When dealing with the loss of a loved one, memories have a strong effect on the grieving process. One of the most important memories is often the last shared interaction. Unfortunately, it is not uncommon for this interaction to leave some of those grieving with feelings of guilt. If the last interaction ended in an argument, for example, it can make dealing with the loss even more challenging. However, there are steps one can take to hopefully learn from this negative emotion.
1) Reflect on the Argument
While thinking about the argument may initially increase feelings of guilt, it can lead to positive results. For example, reflecting can help learning to handle similar problems in the future. Take a step back and try to think about the particular argument.
Did you take time to think about what you were going to say before speaking? Often during arguments people feel as though they need to respond quickly. Rather, focus on learning to listen to what the person has to say and reflecting before responding. While the other person may become accusatory or angry, try to remain calm and take a step back. Keep your focus on trying to solve the disagreement as peacefully as possible. Think about how to empathize and describe your feelings without using an accusatory tone or negative language.
2) Forgive Them and Yourself
What could have been said differently? As mentioned above, during arguments people feel they need to respond quickly. In the heat of the moment, people often say things they don’t mean or focus on phrasing. Often it is easier to think about phrasing or resolutions after the argument is over.
During reflection, you may realize although you care about the person, you said something hurtful towards them. Rather than letting guilt take control, use this realization in a positive way. Take this moment to understand your loved one may have done the same. Forgive both them and yourself for not showing the usual care toward each other’s feelings.
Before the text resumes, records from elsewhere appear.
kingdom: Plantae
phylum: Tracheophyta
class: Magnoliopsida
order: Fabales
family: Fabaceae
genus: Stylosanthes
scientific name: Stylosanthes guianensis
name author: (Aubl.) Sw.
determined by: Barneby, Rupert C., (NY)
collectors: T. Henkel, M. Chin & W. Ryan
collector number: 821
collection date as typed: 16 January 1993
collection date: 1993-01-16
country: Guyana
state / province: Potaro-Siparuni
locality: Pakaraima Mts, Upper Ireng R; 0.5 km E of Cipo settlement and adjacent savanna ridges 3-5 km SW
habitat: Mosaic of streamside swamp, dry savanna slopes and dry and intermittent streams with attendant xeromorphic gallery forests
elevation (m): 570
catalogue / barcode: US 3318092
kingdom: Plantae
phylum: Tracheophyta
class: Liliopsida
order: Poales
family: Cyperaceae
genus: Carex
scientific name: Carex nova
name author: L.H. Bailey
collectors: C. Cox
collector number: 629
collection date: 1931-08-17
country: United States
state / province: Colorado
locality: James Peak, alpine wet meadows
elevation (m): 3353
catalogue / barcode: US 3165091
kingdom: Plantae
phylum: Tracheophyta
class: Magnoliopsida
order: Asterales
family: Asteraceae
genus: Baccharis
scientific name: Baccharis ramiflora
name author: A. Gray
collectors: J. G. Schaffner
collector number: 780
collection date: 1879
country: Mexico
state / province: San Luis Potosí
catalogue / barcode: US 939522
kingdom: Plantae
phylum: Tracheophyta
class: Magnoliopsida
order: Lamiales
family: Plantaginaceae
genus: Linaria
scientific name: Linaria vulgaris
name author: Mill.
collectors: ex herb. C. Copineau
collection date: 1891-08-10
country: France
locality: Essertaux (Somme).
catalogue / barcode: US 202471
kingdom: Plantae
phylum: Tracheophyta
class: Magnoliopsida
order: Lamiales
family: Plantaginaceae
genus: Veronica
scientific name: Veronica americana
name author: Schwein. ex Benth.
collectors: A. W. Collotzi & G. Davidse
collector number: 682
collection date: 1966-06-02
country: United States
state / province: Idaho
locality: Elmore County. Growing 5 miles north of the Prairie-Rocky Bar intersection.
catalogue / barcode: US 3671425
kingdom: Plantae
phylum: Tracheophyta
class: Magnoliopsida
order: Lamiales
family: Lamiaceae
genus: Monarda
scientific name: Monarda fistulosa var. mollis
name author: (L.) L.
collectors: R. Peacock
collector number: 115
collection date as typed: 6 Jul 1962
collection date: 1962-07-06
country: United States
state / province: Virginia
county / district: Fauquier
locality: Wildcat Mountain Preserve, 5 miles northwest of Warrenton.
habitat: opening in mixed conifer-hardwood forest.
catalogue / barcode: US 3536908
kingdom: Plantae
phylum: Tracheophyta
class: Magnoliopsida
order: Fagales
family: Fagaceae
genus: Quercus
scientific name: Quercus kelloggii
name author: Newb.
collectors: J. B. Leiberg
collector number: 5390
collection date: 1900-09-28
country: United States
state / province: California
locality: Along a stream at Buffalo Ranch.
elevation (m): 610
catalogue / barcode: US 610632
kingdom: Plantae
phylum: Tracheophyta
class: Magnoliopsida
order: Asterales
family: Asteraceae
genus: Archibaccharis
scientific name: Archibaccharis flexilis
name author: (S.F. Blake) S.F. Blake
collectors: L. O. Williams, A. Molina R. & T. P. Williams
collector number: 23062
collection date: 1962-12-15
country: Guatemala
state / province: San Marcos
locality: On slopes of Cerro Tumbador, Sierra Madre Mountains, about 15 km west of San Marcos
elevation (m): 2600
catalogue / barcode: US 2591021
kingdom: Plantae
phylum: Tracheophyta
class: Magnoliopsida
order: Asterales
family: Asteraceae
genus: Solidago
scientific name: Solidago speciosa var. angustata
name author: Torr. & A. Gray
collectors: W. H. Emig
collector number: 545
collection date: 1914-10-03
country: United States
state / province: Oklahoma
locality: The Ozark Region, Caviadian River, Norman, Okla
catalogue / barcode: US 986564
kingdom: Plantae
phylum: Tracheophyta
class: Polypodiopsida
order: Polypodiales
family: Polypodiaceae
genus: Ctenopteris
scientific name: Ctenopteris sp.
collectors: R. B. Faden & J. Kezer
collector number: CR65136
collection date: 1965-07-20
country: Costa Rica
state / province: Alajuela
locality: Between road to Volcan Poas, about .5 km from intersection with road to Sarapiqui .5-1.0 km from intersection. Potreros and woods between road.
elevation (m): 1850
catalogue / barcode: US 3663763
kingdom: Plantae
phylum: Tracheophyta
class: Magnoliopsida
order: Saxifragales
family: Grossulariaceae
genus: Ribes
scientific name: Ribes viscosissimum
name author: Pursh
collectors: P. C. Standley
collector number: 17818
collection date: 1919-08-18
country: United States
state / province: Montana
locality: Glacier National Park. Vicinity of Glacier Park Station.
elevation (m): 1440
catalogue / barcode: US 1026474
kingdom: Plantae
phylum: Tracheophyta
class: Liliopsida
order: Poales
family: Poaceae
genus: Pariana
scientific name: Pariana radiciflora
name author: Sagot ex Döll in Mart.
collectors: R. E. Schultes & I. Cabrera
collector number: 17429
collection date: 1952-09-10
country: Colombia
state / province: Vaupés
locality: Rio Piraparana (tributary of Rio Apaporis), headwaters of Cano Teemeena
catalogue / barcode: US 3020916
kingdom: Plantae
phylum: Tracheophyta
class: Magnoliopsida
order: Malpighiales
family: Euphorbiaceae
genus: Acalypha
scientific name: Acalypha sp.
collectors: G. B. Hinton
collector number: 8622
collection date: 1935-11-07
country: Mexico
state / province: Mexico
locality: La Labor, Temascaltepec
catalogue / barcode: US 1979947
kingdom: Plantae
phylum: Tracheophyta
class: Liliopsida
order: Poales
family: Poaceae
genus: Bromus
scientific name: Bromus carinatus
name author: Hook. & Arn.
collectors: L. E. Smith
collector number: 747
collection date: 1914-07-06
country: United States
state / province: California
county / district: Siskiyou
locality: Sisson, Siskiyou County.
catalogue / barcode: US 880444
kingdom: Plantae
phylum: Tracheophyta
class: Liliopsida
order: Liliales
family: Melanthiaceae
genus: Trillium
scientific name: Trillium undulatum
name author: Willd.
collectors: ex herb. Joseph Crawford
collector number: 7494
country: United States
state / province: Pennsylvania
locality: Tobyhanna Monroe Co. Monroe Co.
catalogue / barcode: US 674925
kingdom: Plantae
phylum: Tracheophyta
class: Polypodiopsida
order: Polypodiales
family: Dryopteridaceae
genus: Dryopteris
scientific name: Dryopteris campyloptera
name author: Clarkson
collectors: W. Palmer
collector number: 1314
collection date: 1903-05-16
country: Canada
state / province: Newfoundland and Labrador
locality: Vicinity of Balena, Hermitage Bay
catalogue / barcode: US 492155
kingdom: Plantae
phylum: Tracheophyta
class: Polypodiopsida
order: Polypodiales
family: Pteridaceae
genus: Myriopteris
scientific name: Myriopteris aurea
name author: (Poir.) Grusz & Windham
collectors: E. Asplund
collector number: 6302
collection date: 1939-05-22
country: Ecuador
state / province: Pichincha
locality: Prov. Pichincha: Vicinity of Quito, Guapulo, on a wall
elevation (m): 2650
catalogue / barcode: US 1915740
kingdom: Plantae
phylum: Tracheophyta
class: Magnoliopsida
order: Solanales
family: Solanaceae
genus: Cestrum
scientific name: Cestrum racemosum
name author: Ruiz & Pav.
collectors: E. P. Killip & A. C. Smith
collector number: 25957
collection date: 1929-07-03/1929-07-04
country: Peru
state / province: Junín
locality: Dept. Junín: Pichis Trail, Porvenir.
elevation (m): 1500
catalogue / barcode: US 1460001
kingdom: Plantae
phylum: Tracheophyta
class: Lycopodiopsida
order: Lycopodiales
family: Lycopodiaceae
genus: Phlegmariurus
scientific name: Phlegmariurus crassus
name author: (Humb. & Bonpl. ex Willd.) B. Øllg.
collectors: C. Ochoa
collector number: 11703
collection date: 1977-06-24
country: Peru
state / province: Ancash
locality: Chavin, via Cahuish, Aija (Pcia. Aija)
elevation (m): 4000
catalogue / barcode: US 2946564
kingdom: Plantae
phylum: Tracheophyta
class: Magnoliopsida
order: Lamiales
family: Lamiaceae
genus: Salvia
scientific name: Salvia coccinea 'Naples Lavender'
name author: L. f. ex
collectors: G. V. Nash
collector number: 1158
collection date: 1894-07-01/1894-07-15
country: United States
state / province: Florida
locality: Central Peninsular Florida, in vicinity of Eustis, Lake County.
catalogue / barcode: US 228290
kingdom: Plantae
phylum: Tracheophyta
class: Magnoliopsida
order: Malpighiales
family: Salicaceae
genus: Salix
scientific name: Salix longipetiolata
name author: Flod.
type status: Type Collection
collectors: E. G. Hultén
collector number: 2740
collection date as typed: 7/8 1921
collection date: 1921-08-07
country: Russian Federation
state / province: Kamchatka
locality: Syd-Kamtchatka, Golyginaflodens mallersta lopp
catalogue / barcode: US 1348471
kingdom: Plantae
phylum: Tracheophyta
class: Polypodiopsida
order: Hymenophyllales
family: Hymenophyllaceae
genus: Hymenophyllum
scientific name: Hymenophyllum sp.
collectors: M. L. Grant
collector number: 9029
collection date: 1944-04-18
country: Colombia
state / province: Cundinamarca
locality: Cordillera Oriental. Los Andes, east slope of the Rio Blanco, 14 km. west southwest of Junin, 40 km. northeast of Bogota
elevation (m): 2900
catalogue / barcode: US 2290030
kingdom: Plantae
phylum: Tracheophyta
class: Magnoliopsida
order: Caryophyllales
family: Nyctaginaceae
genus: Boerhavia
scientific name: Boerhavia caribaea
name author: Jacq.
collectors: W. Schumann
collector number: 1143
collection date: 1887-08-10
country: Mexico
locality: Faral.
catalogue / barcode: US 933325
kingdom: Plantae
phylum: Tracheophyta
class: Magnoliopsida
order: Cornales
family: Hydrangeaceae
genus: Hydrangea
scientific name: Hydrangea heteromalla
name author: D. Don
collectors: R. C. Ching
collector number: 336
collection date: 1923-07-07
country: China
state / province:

3) Think about the Positive Times
It is expected for people who are around each other frequently to occasionally disagree. If the last interaction you had with your loved one was negative, it likely will stand out in your memory. However, the negative interaction does not mean that the two of you did not care about each other. In fact, odds are the two of you shared a lot more good times than bad. Take time and think about the times you shared in which you both proved you cared about each other. These times mean more about your relationship than the negative last interaction.